TEXTE SOURCE:

Une crainte récurrente parmi les acheteurs est celle de voir surgir des « sous-traitants surprises ». On les voit venir, gros comme une maison, pendant la procédure d’attribution, mais où sont donc les outils pour forcer les candidats à les déclarer avant la signature ?

Il faut rappeler certains prérequis importants.

Le 1er de ces prérequis est que la sous-traitance est une dérogation au principe de l’exécution personnelle… mais aussi un droit. Autrement dit, c’est une dérogation générale organisée par la loi de 1975 – et aujourd’hui le code de la commande publique – que l’acheteur ne peut pas limiter par simple convenance. Il peut simplement s’abriter derrière l’interdiction de la sous-traitance totale, ou bien prévoir dans son Règlement de consultation certaines tâches réservées exclusivement à l’attributaire.

Ah ! Le Règlement de consultation… Parlons-en !

Obligatoire dans toutes ses dispositions (autre prérequis), il permet à l’acheteur d’introduire des conditions de forme et de fond à la candidature des entreprises, sauf à ce que ses exigences soient directement contraires à la loi ou manifestement inutiles (Voir nos articles : « Le principe de proportionnalité dans la commande publique ? (épisode 1) »et « (épisode 2) »).

Dernier prérequis : l’entreprise candidate, lorsqu’elle s’appuie sur les capacités d’un tiers pour faire admettre sa candidature, doit évidemment prouver que ce tiers dispose lui-même de la capacité à exécuter le marché. Ce qui implique nécessairement de signaler à l’acheteur cotraitants et/ou sous-traitants.

DONNÉES FOURNIES:
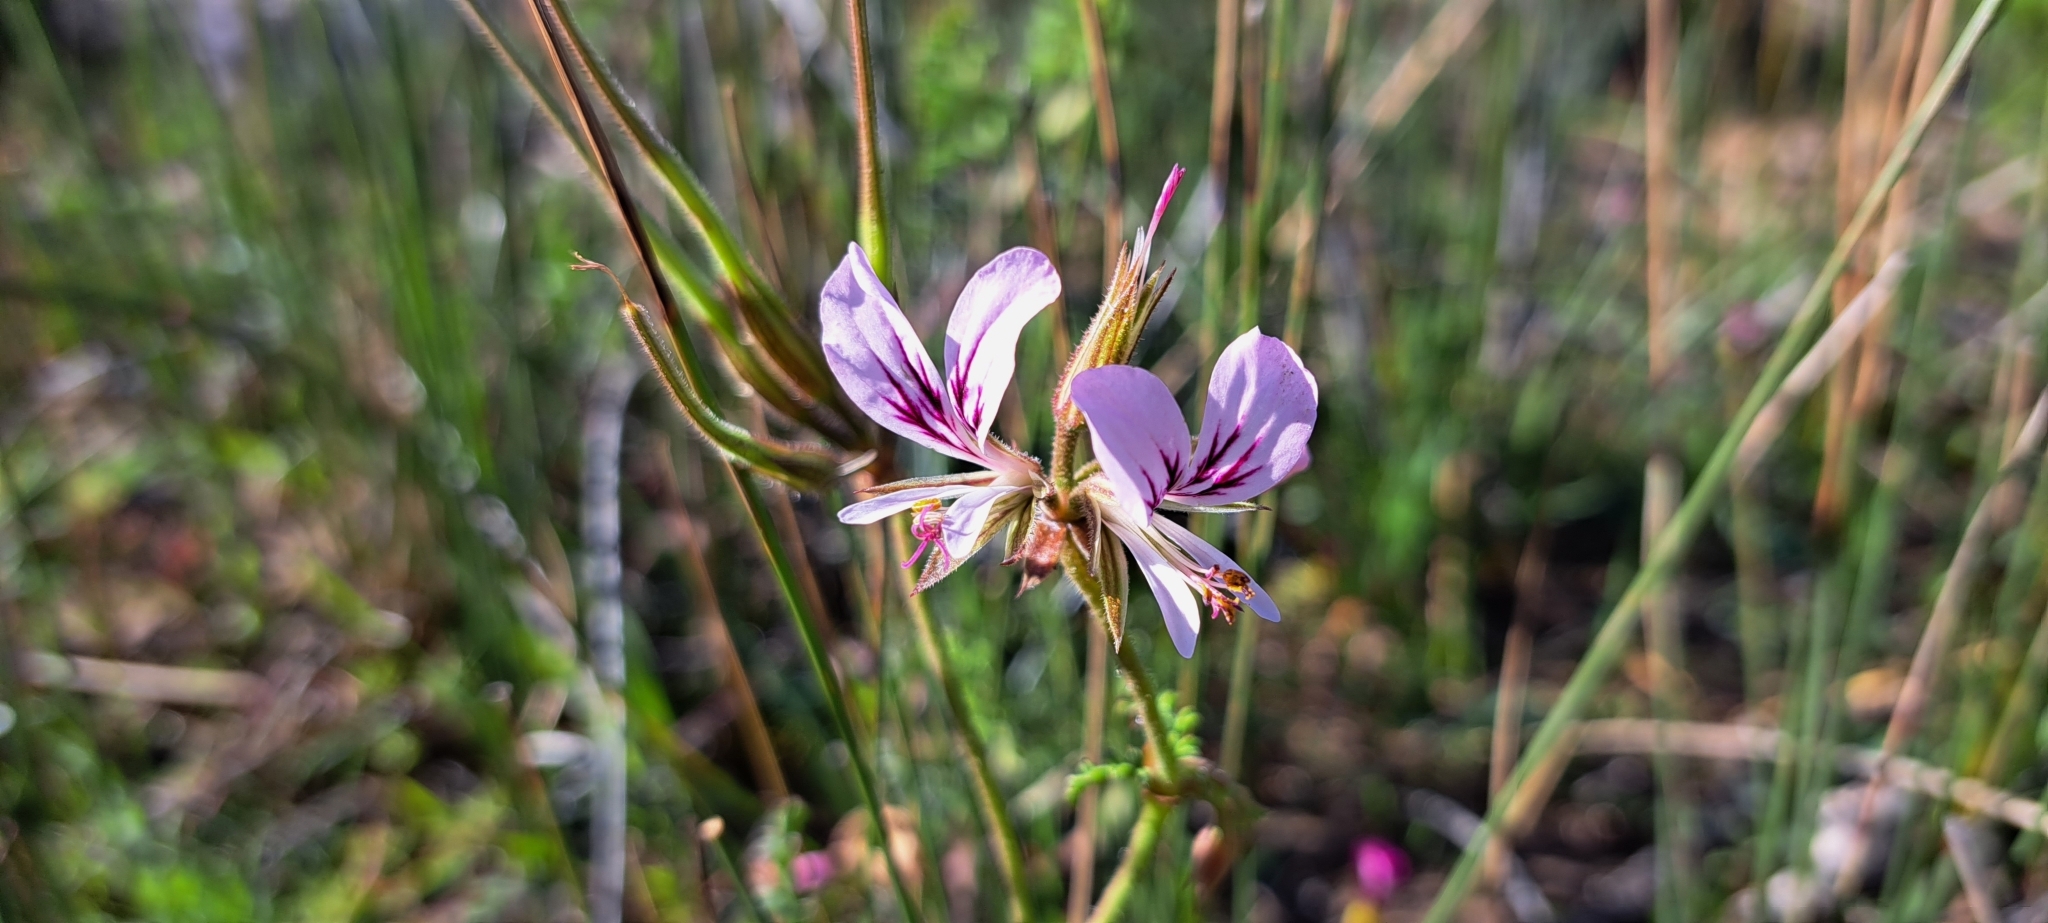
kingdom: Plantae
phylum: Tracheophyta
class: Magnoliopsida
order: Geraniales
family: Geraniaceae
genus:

TRAVAIL DEMANDÉ:
a – D'après le texte sur la sous-traitance dans les marchés publics, quelle loi a organisé à l'origine la dérogation générale que constitue la sous-traitance ?
b – Poursuivez le texte sur la sous-traitance dans les marchés publics à la suite de sa dernière phrase.
Ces données proviennent d'une autre source que le texte.

RÉSULTATS OBTENUS:
a – La loi de 1975.

b –
De ce « melting pot » de rappel, tirons-en les conclusions qui s’imposent :

  1. Lorsque l’entreprise n’a pas à elle seule la capacité à exécuter le marché, elle « doit » déclarer son éventuel sous-traitant faute de quoi sa candidature sera écartée comme manifestement insuffisante.
  2. Dans tous les cas, l’acheteur peut prévoir dans son Règlement de consultation que « L’offre, qu’elle soit présentée par une seule entreprise ou par un groupement, devra indiquer tous les sous-traitants connus lors de son dépôt. Elle devra également indiquer les prestations dont la sous-traitance est envisagée, la dénomination et la qualité des sous-traitants ». Dans le cas contraire, l’offre sera écartée comme irrégulière.

Le juge fait en effet produire des effets utiles à cette dernière mention, sous réserve de pouvoir prouver que la sous-traitance est effectivement envisagée, comme dans le cas d’espèce porté devant le Tribunal administratif de Mayotte.

Des circonstances se déduisait une sous-traitance inévitable : le candidat était un autoentrepreneur, qui plus est stagiaire dans le domaine objet du marché… Selon le juge « une grande partie » du marché devrait nécessairement être sous-traitée. Or, celui-ci relève aussi que l’offre était dépourvue de toute précision concernant la sous-traitance. Dès lors, l’offre était irrégulière !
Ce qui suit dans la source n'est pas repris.